Towards the end of the third century the cities in Gaul were surrounded with substantial walls, Rome itself had to be fortified against the attacks of the barbarians, and was once more provided with a circumvallation, as in the days of hoary antiquity, by one of the most vigorous of her rulers. Diocletian ceased to make the Eternal City his capital, and realised in practice the idea of division into an Oriental and Occidental world which had stirred the minds of men three centuries before. His successor put a final end to the Roman Empire; but all he had to do was to bury the dead.
FOOTNOTES
[1] [See Professor Harnack’s article on Church and State on page 629.]
Roman Trophies
BOOK II
THE EARLY ROMAN EMPIRE
THE SCOPE, THE SOURCES, AND THE CHRONOLOGY OF THE HISTORY OF ROME UNDER THE EMPERORS
Professor Hirschfeld has pointed out that there is a general misconception as to the true meaning of later Roman history and that the time of the Roman Empire is, in reality, by no means exclusively a period of decline. In point of fact, there were long periods of imperial history when the glory of Rome, as measured by its seeming material prosperity, by the splendour of its conquests, and the wide range of its domination, was at its height. But two prominent factors, among others, have served to befog the view in considering this period. In the first place, the fact that the form of government is held to have changed from the republican to the monarchial system with the accession of Augustus, has led to a prejudice for or against the age on the part of a good share of writers who have considered the subject. In the second place the invasion of Christianity during the decline of the empire has introduced a feature even more prejudicial to candid discussion.
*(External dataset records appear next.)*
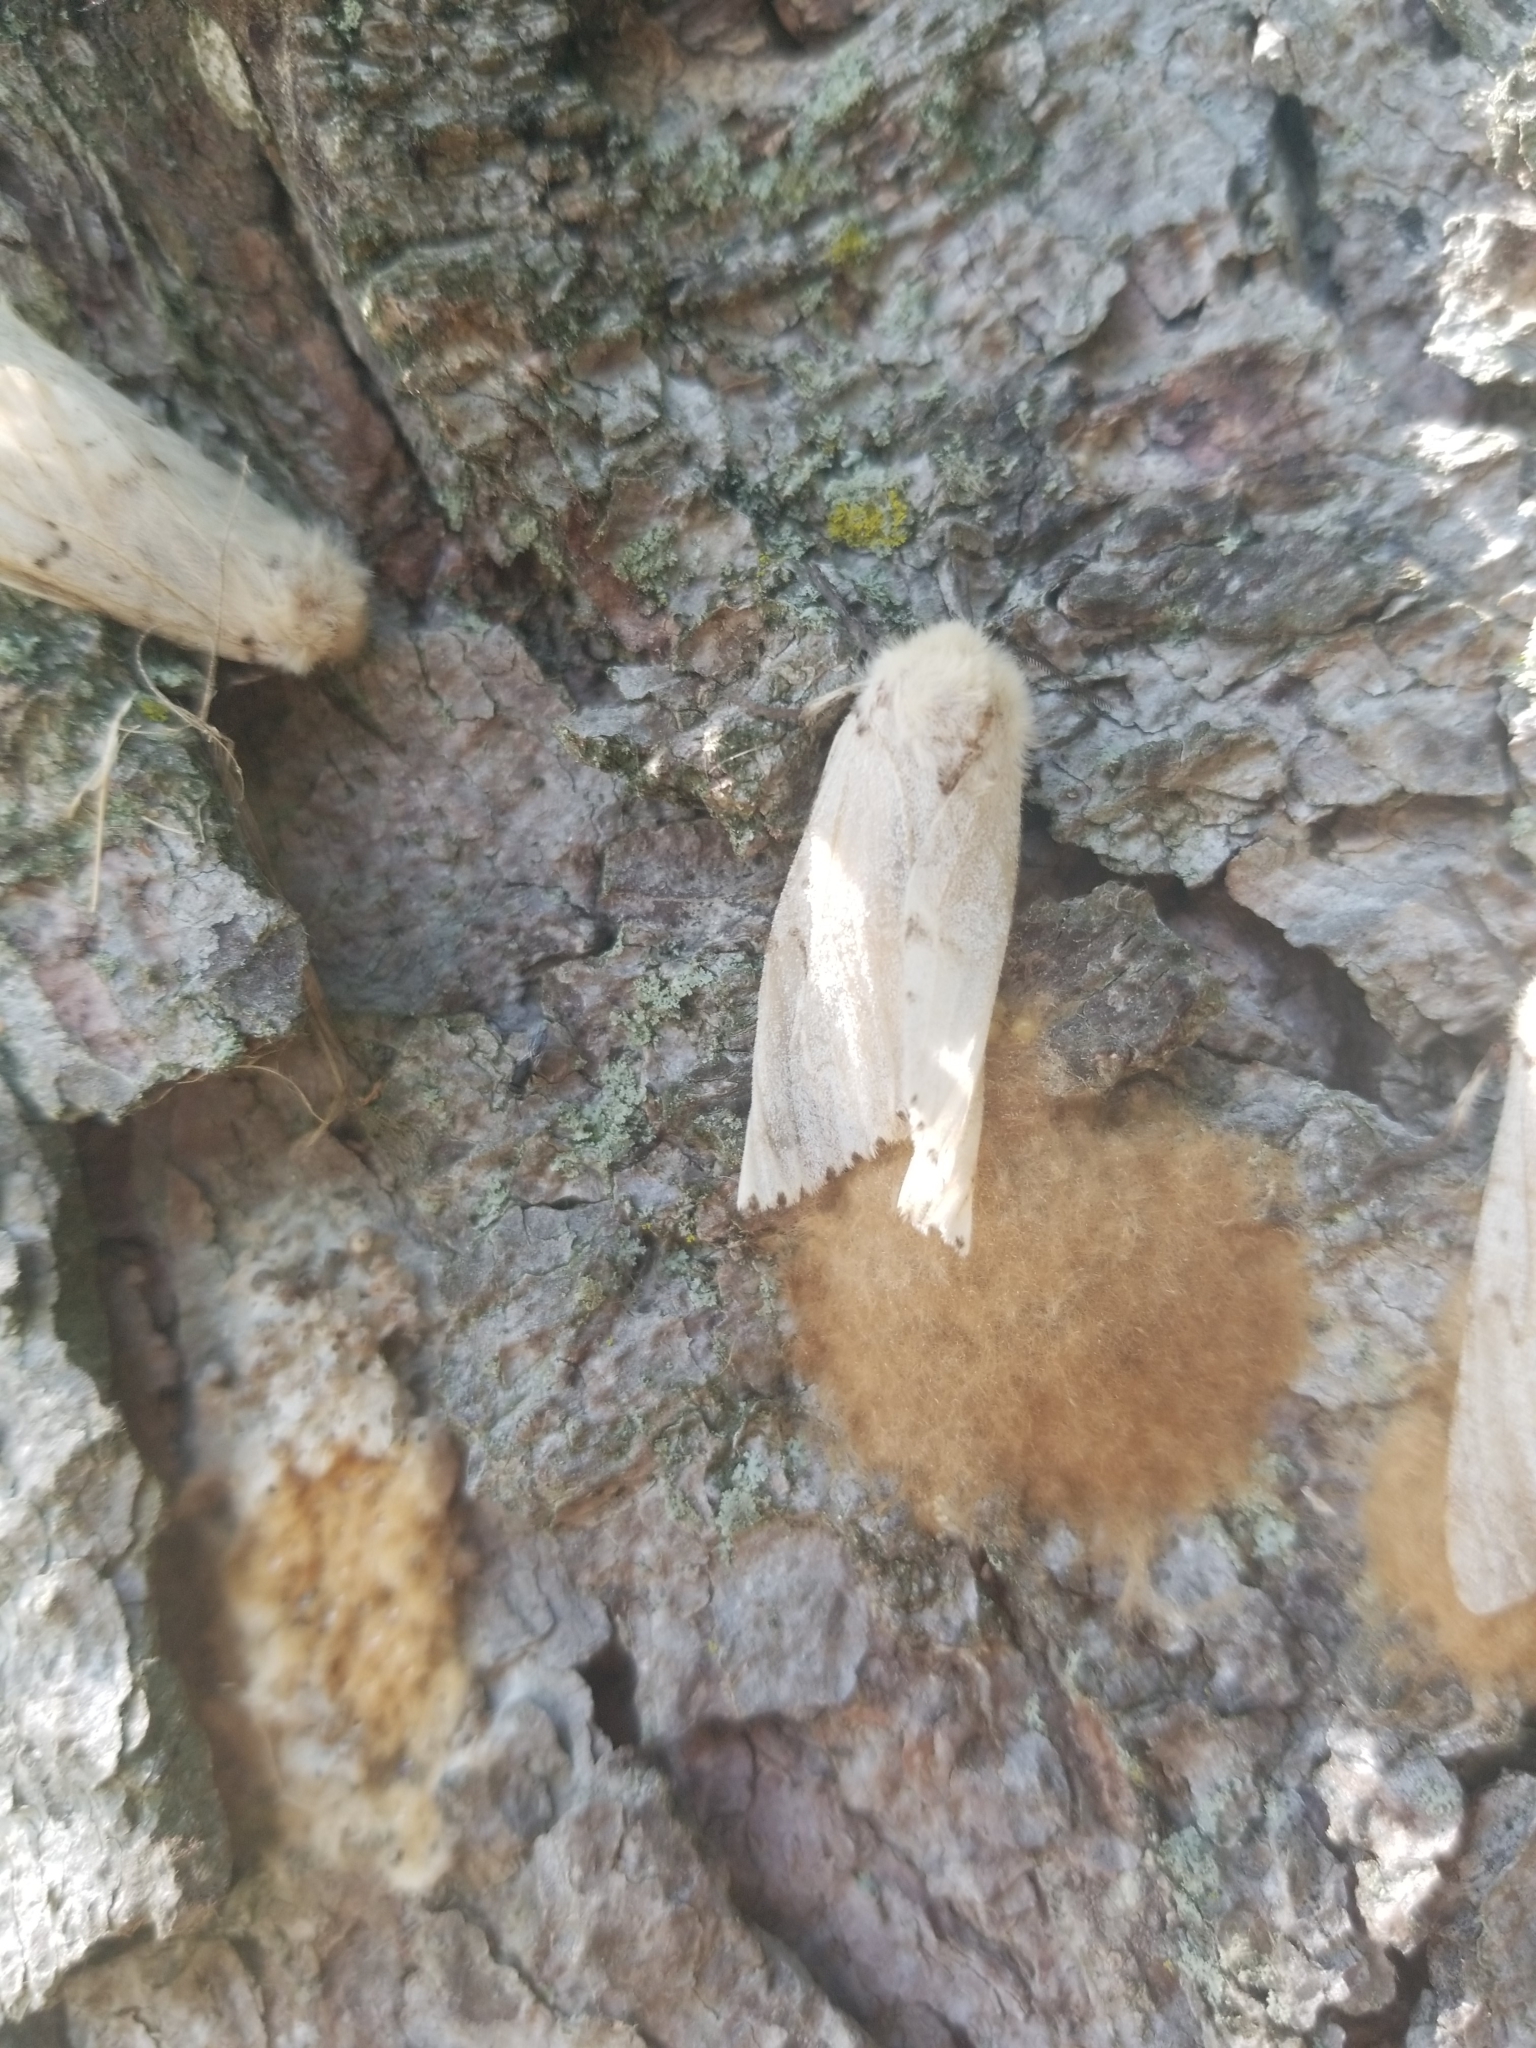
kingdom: Animalia
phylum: Arthropoda
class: Insecta
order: Lepidoptera
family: Erebidae
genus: Lymantria
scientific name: Lymantria dispar
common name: Gypsy moth
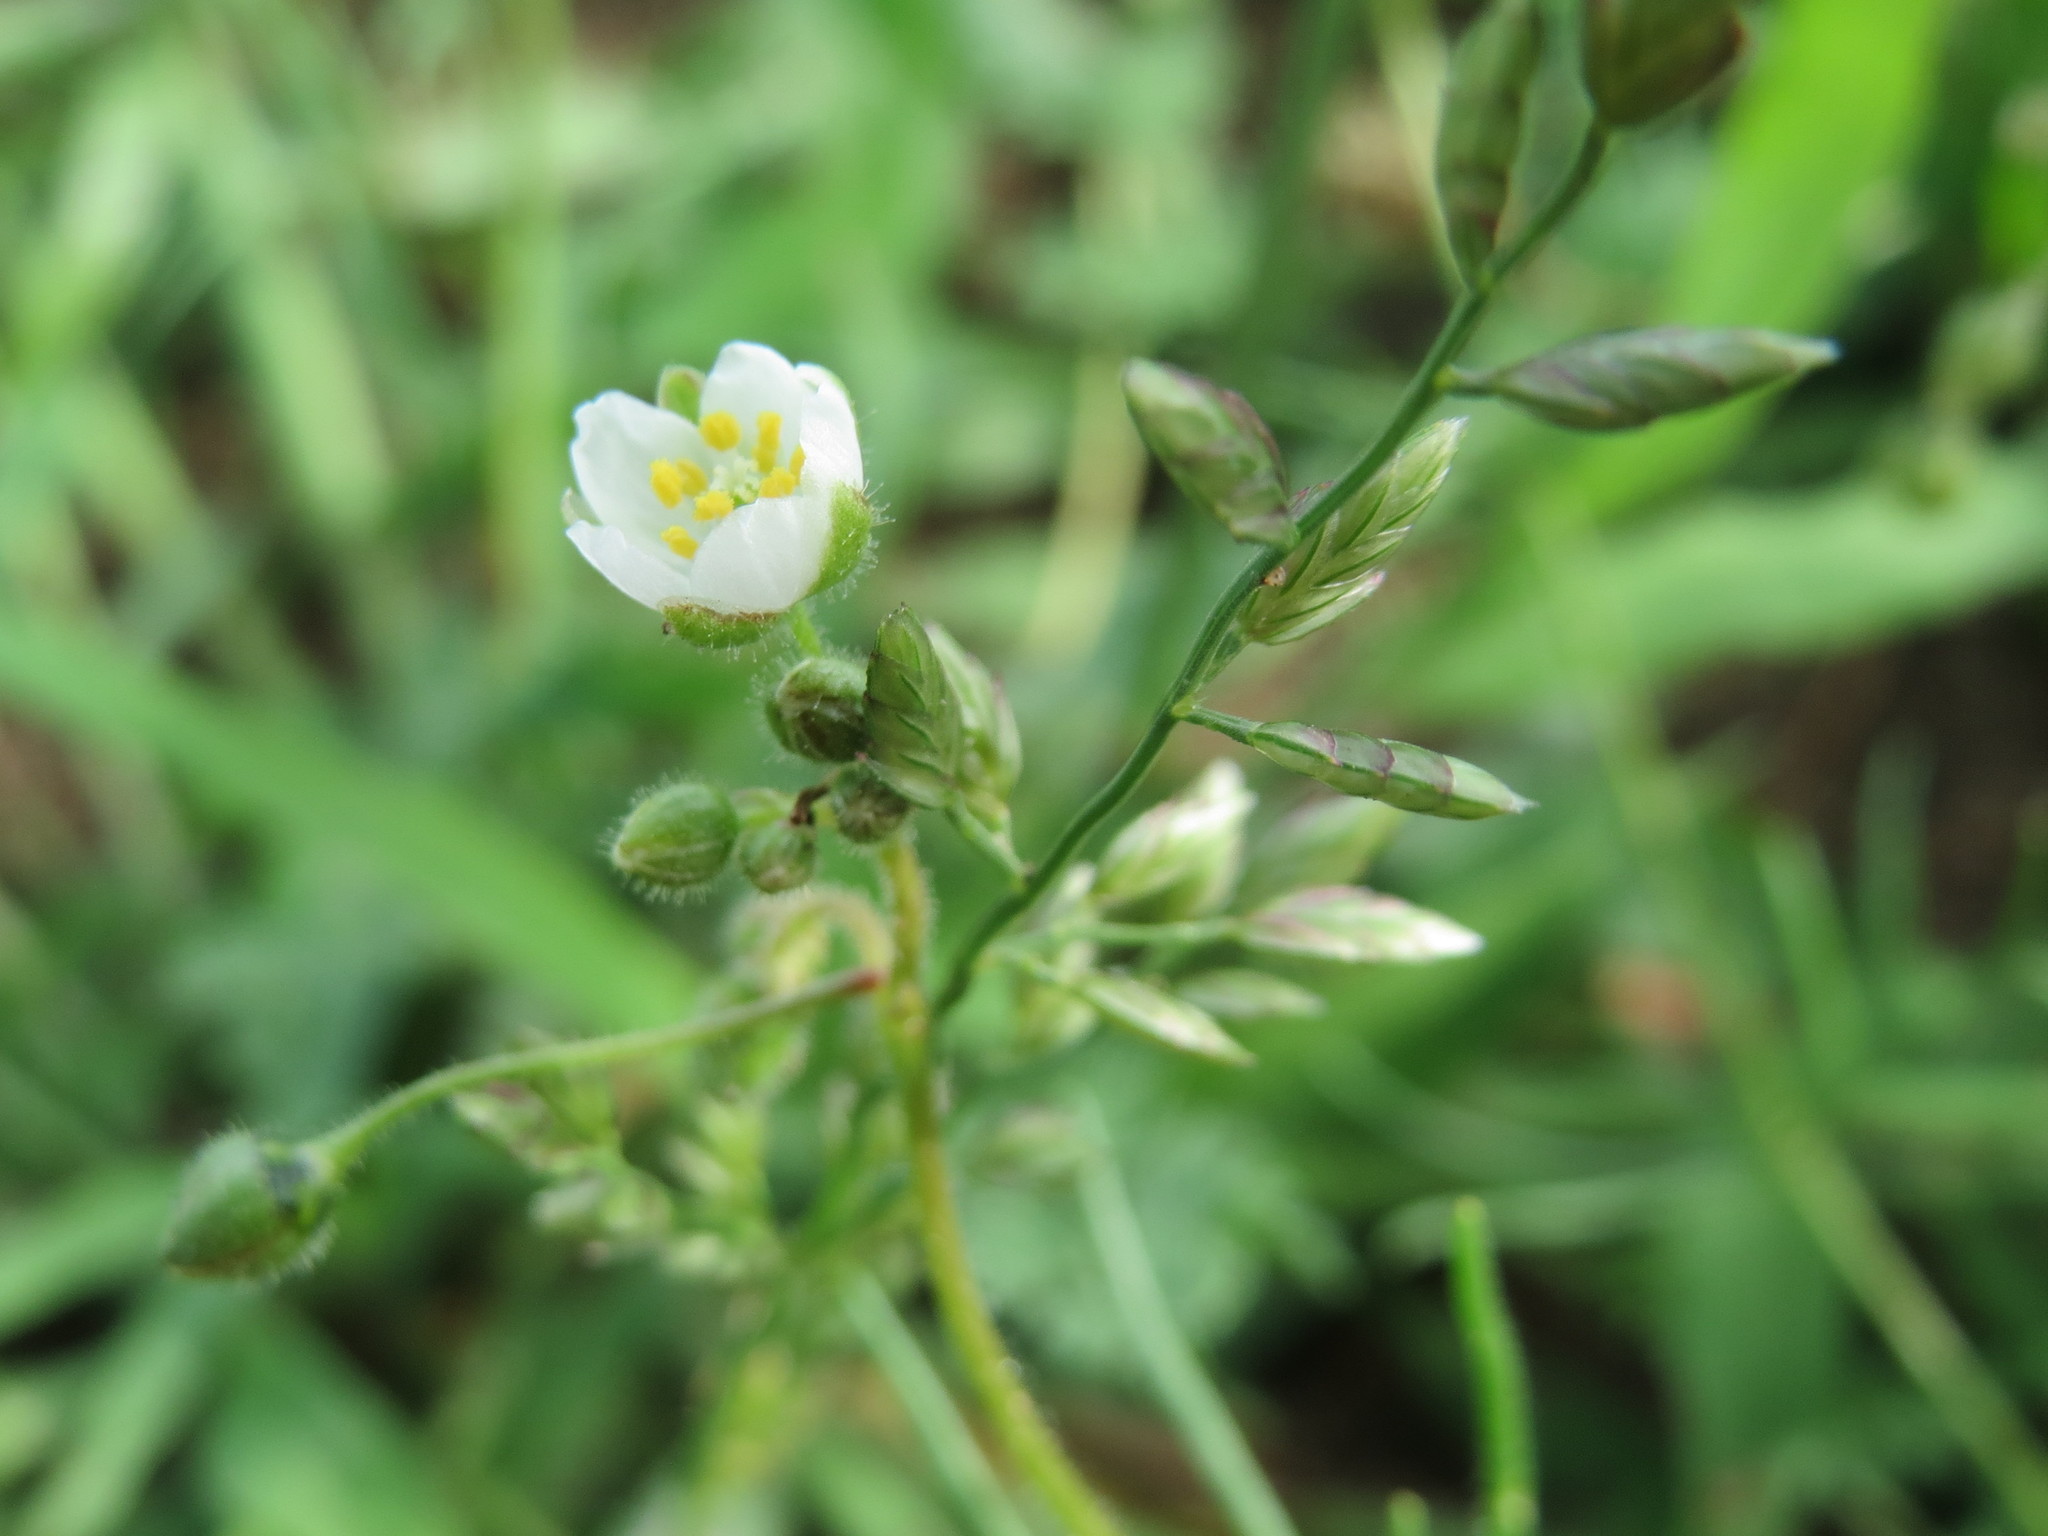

Yet, broadly considered, neither of these elements should have had much weight for the historian. In the modern sense of the word the Roman commonwealth was never a democracy. From first to last, a chief share of its population consisted of slaves and of the residents of subject states. There was, indeed, a semblance of representative government; but this, it must be remembered, was continued under the empire. Indeed, it cannot be too often pointed out that the accession to power of Augustus and his immediate successors did not nominally imply a marked change of government. We shall have occasion to point out again and again that the “emperor” was not a royal ruler in the modern sense of the word. The very fact that the right of hereditary succession was never recognised,—such succession being accomplished rather by subterfuge than as a legal usage,—in itself shows a sharp line of demarcation between the alleged royal houses of the Roman Empire and the rulers of actual monarchies. In a word, the Roman Empire occupied an altogether anomalous position, and the power which the imperator gradually usurped, through which he came finally to have all the influence of a royal despot, was attained through such gradual and subtle advances that contemporary observers scarcely realised the transition through which they were passing. We shall see that the senate still holds its nominal power, and that year by year for centuries to come, consuls are elected as the nominal government leaders.